Saved data entries
Start of Block
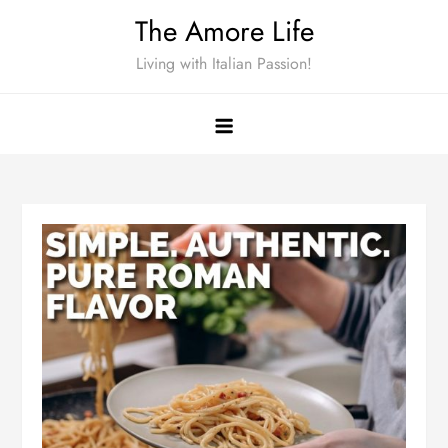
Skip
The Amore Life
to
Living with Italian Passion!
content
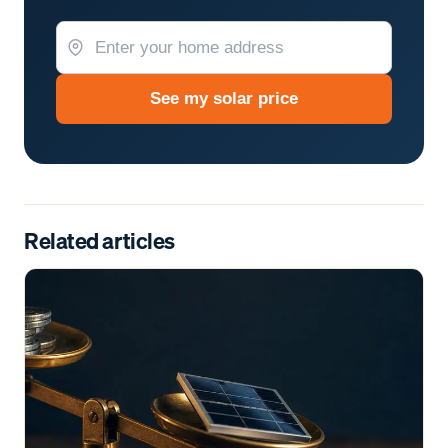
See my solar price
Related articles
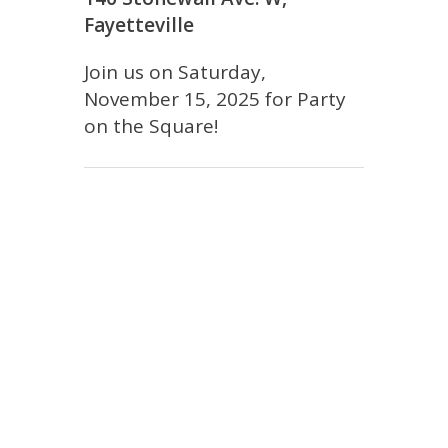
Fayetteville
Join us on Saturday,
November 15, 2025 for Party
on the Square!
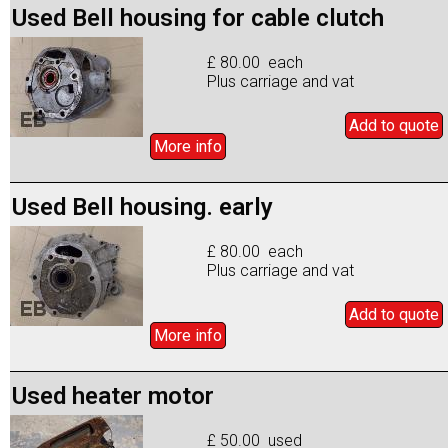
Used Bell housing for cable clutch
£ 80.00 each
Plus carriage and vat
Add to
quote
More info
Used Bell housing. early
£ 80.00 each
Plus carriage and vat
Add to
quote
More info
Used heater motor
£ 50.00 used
End of Block
Copy the stretch of the records from the line containing "See my solar price" through the end of the records, substituting "basket" for "quote" and leaving everything else unchanged. Omit the pictures from your answer.

See my solar price
Related articles
Fayetteville
Join us on Saturday,
November 15, 2025 for Party
on the Square!
Used Bell housing for cable clutch
£ 80.00 each
Plus carriage and vat
Add to
basket
More info
Used Bell housing. early
£ 80.00 each
Plus carriage and vat
Add to
basket
More info
Used heater motor
£ 50.00 used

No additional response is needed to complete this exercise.